Star Wars_ Legacy of the Force 01_ Betrayal - Aaron Allston [38]
He reached up to the right of his head and found the suit helmet waiting there. He pulled it into place over his head and twisted it against his collar until it locked. Only then did he reach down to the latch beside his waist and trip it.
The top of the cargo box lifted away from him, revealing a dimly lit cargo-hold roof only a couple of meters above him.
Awkward in the enviro-suit, Jacen struggled into an upright position, dragged his atmosphere bottles to lock them into place against his back, and clambered out of the box.
His box was situated atop a stack of cargo containers the size of refresher stalls. One stack over, another box was opening identically, and Ben, similarly suited and helmeted, was struggling upright.
It had taken some careful bribery of cargo porters to make sure that these two boxes were situated at the tops of their respective cargo stacks. If they hadn’t been, of course, it would have been harder to exit. The Jedi could have done so, by igniting their lightsabers and cutting their way out, but the damaged cargo boxes would then have been noticed, potentially endangering the mission. Fortunately, the porters had stayed bribed.
And the enviro-suit…Jacen encouraged himself to be patient, refrained from cursing the suits even as he stepped out of his cargo box and pushed the lid down into place. The suit was the heaviest, most awkward thing he’d ever worn.
All its radiation shielding lay in physical materials, none from electronic screens or energy fields. The atmosphere supply came from bottles opened and closed by hand. There were no electronic sensors, no servomotors designed to assist in movement and ease the burden of the suit’s weight. The helmet had no comm gear, no visual enhancers.
There were, in fact, no electronics whatsoever installed in the suit. The only electronic items within were the lightsabers, datapads, data cards, and comlinks the two Jedi carried—and for the time being, those items were switched completely off, their power supplies physically disconnected.
Slowly, clumsily, Jacen finished climbing down from his cargo stack and observed that Ben was beginning his own descent.
The advantage to the crudeness of the suits was that they were essentially immune to the varieties of security scanning performed by Corellian Security customs units at Centerpoint Station. With no detectable electronics, the suits would simply not register on CorSec scanners. Of course, life scanners would pick them up…but CorSec customs chiefs, in a cost-saving effort, had decided long ago that it was sufficient to scan for electronics. What life-form could move around on the station’s exterior without electronic support? Only mynocks and other unintelligent space parasites.
So Jacen and Ben would be mynocks this day, and that’s why their portion of the operation’s forces had been codenamed Team Mynock.

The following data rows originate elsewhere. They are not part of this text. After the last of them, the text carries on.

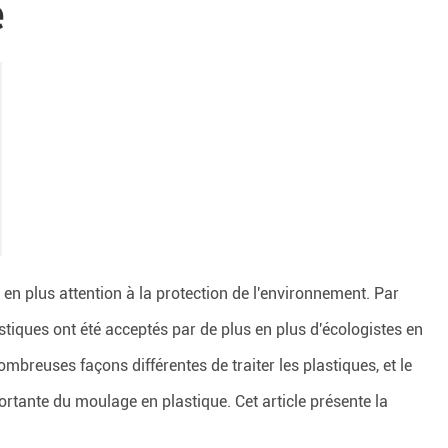
e
 en plus attention à la protection de l'environnement. Par
stiques ont été acceptés par de plus en plus d'écologistes en
mbreuses façons différentes de traiter les plastiques, et le
tante du moulage en plastique. Cet article présente la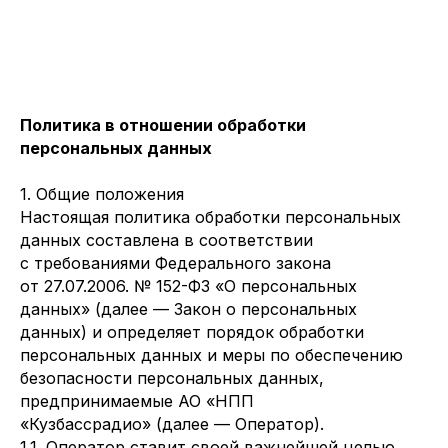
Политика в отношении обработки
персональных данных
1. Общие положения
Настоящая политика обработки персональных
данных составлена в соответствии
с требованиями Федерального закона
от 27.07.2006. № 152-ФЗ «О персональных
данных» (далее — Закон о персональных
данных) и определяет порядок обработки
персональных данных и меры по обеспечению
безопасности персональных данных,
предпринимаемые АО «НПП
«Кузбассрадио» (далее — Оператор).
1.1. Оператор ставит своей важнейшей целью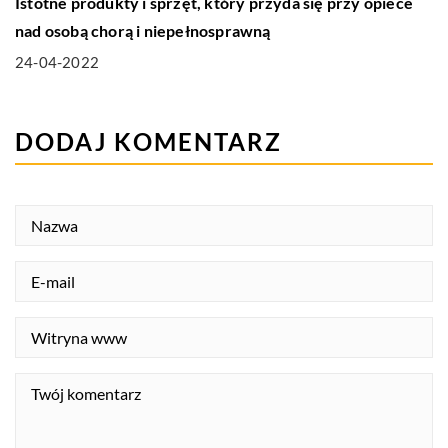
Istotne produkty i sprzęt, który przyda się przy opiece
nad osobą chorą i niepełnosprawną
24-04-2022
DODAJ KOMENTARZ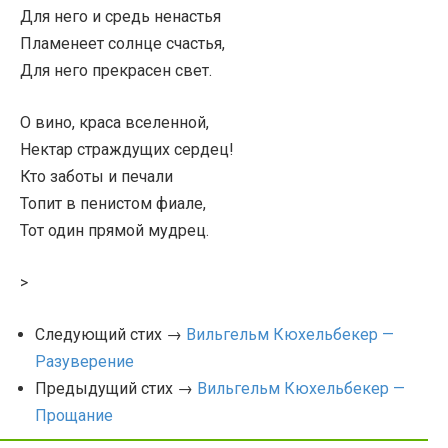
Для него и средь ненастья
Пламенеет солнце счастья,
Для него прекрасен свет.
О вино, краса вселенной,
Нектар страждущих сердец!
Кто заботы и печали
Топит в пенистом фиале,
Тот один прямой мудрец.
>
Следующий стих →
Вильгельм Кюхельбекер —
Разуверение
Предыдущий стих →
Вильгельм Кюхельбекер —
Прощание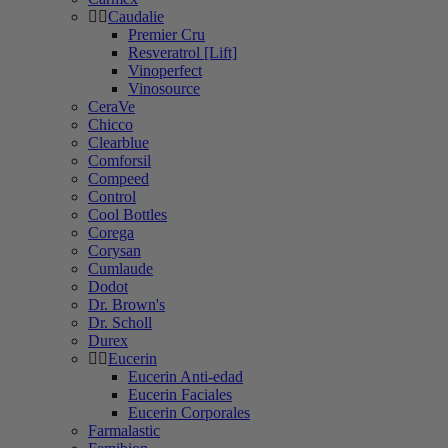
Caudalie
Premier Cru
Resveratrol [Lift]
Vinoperfect
Vinosource
CeraVe
Chicco
Clearblue
Comforsil
Compeed
Control
Cool Bottles
Corega
Corysan
Cumlaude
Dodot
Dr. Brown's
Dr. Scholl
Durex
Eucerin
Eucerin Anti-edad
Eucerin Faciales
Eucerin Corporales
Farmalastic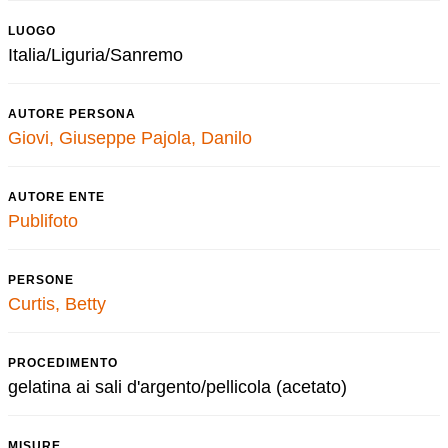
LUOGO
Italia/Liguria/Sanremo
AUTORE PERSONA
Giovi, Giuseppe
Pajola, Danilo
AUTORE ENTE
Publifoto
PERSONE
Curtis, Betty
PROCEDIMENTO
gelatina ai sali d'argento/pellicola (acetato)
MISURE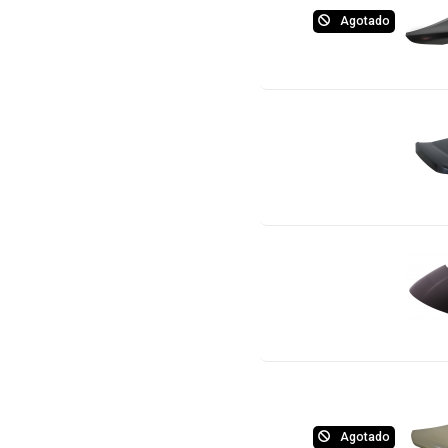
Agotado
Agotado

He helped Ben down to the floor, and together they moved to the aft air lock. There, on the hull beside the control panel, almost invisible in the dim cargo-hold lighting, there was an X-shaped mark scratched into the paint, a sign that someone else had remained bribed—that the security sensors on this air lock had been disabled. Jacen pulled open the air lock door; he and Ben crowded into the tiny chamber beyond, and Jacen awkwardly punched the buttons to cycle the air lock.
A minute later, the cycle finished, and Ben impatiently pushed the exterior door. It opened onto a starfield of dizzying beauty; Jacen could see stars, distant nebulae, even a comet whose tail was just beginning to be illuminated by the star Corell.
Jacen poked his head out and turned toward the shuttle’s bow. In the distance ahead, he could see Centerpoint Station, now close enough for its moon-like immensity to be evident and its convoluted surface to be obvious.